The explorer has a collection of early stage WA projects prospective for gold, PGEs, rare earths, and lithium-caesium-tantalum mineralisation.

News flow in 2021 has been thin, but maiden drilling at the small Twin Hills gold project in late Feb pulled up decent intercepts like 8m at 2.66g/t gold from 40m (including 4m at 3.62g/t Au from 44m).

A ‘Program of Work’s application has been lodged for priority follow-up RC drilling, the company says.

 

ANSON RESOURCES (ASX:ASN)

(Up on no news)

This lithium/nickel-copper-PGE explorer has bolted out of the gate in 2021, gaining ~221 per cent year-to-date.

Its main game is the advanced Paradox lithium brine project in the United States, which is ostensibly benefitting from the Biden administration’s strong focus on building a local battery materials supply chain.
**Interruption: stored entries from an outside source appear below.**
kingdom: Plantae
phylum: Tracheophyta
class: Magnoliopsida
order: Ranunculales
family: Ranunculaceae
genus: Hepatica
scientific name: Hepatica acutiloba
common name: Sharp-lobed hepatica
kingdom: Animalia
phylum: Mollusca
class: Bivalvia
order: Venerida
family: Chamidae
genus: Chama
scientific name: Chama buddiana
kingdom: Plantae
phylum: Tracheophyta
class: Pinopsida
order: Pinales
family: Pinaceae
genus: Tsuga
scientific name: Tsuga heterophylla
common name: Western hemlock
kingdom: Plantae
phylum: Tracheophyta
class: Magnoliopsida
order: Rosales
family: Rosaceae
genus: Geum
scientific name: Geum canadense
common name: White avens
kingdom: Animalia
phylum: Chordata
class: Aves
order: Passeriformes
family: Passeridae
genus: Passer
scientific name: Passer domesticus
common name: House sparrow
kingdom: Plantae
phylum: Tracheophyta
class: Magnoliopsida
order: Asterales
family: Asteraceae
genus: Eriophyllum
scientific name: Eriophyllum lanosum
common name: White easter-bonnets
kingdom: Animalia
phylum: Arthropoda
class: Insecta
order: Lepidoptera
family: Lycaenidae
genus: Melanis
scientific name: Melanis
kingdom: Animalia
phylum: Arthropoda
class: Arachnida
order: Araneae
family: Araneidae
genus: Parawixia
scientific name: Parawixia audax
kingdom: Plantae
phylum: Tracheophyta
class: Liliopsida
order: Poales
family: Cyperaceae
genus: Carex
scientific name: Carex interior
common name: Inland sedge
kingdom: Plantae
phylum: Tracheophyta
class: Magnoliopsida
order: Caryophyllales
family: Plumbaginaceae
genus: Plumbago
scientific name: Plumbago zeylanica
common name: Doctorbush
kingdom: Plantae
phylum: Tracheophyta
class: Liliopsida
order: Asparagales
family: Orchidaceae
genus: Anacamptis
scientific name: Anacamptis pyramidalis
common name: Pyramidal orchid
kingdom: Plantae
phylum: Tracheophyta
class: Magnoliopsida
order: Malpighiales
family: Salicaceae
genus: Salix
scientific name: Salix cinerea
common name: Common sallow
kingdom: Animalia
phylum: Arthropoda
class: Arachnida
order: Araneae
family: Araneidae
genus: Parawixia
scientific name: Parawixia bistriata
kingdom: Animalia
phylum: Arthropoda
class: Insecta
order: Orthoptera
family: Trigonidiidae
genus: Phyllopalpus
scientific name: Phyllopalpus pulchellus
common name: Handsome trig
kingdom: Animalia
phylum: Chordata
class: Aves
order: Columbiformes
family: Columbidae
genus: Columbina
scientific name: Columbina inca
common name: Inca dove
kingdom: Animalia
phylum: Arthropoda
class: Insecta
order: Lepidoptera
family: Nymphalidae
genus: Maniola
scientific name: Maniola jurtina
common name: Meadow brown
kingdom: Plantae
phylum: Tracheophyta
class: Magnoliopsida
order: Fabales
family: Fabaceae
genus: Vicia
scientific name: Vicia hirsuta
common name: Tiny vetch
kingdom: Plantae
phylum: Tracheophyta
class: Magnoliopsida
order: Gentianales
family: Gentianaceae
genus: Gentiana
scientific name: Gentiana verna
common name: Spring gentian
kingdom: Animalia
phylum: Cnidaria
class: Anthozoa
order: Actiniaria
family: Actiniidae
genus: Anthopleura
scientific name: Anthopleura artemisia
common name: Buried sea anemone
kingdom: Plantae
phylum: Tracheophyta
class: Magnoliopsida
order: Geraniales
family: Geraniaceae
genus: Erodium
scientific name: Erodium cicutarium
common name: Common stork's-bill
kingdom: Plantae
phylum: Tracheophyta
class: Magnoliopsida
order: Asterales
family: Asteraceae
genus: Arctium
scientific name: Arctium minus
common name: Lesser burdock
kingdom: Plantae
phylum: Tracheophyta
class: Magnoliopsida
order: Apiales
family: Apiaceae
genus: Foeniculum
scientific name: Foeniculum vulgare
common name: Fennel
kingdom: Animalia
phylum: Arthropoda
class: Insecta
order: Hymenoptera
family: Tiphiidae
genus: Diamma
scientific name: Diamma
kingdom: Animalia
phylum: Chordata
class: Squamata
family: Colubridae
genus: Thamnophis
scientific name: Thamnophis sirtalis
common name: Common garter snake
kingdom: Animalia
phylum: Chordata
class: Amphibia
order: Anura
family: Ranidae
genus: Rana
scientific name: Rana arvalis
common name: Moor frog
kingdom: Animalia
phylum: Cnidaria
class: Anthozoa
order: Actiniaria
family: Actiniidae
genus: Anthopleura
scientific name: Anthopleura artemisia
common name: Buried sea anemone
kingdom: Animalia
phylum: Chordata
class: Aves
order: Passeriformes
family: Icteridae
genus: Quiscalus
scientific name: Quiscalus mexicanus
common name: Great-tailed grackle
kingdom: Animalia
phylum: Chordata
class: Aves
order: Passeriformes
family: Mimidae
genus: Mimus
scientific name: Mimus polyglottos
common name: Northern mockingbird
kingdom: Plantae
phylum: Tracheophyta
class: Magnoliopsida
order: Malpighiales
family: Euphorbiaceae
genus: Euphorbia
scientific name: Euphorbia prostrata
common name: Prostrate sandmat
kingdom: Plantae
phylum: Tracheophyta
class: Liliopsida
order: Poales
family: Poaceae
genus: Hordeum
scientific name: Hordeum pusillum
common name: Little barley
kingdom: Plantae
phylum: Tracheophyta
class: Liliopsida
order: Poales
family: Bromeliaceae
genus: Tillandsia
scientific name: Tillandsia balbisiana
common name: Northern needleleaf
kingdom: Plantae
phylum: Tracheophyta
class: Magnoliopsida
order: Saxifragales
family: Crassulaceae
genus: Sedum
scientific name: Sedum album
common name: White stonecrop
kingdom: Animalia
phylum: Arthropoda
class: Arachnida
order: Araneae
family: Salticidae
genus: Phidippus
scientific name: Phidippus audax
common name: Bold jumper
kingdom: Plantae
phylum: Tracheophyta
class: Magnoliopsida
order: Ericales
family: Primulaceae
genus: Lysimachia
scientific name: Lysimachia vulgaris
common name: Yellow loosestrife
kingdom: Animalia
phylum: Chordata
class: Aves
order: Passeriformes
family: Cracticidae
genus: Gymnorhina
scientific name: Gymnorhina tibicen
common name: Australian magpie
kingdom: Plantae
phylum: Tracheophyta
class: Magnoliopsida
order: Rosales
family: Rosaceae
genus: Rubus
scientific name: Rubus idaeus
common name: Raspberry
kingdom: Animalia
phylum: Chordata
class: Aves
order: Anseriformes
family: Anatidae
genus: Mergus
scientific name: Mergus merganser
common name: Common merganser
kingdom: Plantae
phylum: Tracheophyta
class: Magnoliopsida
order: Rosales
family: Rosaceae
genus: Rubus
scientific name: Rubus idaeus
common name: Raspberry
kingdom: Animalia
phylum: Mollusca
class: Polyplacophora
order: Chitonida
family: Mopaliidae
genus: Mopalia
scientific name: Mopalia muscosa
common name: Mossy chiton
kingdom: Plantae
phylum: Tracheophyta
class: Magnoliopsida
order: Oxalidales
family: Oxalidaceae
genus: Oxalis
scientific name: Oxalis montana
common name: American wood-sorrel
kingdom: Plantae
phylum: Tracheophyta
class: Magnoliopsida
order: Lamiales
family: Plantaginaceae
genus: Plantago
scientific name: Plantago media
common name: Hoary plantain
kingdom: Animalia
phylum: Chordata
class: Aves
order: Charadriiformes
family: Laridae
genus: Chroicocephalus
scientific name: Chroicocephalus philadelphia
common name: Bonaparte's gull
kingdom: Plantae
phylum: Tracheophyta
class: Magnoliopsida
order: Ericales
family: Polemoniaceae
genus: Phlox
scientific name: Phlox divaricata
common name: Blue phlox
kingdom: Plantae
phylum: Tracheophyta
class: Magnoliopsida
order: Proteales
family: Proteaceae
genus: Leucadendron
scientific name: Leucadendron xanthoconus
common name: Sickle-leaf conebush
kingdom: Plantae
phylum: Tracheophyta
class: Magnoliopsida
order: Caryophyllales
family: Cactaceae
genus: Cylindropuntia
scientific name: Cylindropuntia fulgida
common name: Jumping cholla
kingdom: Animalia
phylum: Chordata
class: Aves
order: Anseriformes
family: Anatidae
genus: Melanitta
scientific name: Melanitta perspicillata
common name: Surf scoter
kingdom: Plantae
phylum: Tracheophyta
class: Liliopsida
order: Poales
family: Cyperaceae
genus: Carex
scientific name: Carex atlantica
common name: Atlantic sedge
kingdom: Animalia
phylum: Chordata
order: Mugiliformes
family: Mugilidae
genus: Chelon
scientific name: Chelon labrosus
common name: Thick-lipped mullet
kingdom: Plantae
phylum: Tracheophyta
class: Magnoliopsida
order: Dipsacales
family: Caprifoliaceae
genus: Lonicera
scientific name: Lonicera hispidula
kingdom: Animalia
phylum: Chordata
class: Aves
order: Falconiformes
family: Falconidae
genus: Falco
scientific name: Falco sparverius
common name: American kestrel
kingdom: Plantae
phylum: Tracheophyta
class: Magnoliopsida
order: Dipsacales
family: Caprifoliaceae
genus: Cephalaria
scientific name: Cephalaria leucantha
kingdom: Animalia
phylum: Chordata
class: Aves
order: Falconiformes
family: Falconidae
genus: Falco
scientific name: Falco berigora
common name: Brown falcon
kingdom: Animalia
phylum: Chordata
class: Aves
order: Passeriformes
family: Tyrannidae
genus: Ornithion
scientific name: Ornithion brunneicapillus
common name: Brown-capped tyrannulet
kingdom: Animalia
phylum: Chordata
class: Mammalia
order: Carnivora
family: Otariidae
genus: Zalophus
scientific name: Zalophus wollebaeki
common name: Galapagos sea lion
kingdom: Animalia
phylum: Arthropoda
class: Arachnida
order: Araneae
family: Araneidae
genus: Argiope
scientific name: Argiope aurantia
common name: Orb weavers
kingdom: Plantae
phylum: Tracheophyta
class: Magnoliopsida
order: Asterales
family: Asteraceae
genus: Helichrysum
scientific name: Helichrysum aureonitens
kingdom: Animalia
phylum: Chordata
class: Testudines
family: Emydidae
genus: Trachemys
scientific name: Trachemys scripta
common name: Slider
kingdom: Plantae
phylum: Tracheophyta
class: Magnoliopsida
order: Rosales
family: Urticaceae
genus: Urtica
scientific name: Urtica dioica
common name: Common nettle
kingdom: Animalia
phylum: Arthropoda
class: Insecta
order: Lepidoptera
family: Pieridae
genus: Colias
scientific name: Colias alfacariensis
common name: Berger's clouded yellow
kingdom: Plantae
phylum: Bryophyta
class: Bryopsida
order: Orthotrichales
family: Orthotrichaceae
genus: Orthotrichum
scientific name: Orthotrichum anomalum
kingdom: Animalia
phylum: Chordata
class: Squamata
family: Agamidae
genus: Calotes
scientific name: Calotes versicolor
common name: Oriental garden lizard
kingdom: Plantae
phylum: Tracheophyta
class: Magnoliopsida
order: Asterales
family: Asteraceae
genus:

Recent testing suggests the quality of Anson’s lithium works better than the “commercially available Tier 1 products currently used in the production of high-performance lithium-ion batteries”, the explorer says.

Due to the success of the initial test work and its findings, Anson is proceeding with a larger bulk sample test work program over the next several months.

The final test report should be provided in Q2 2021, it says.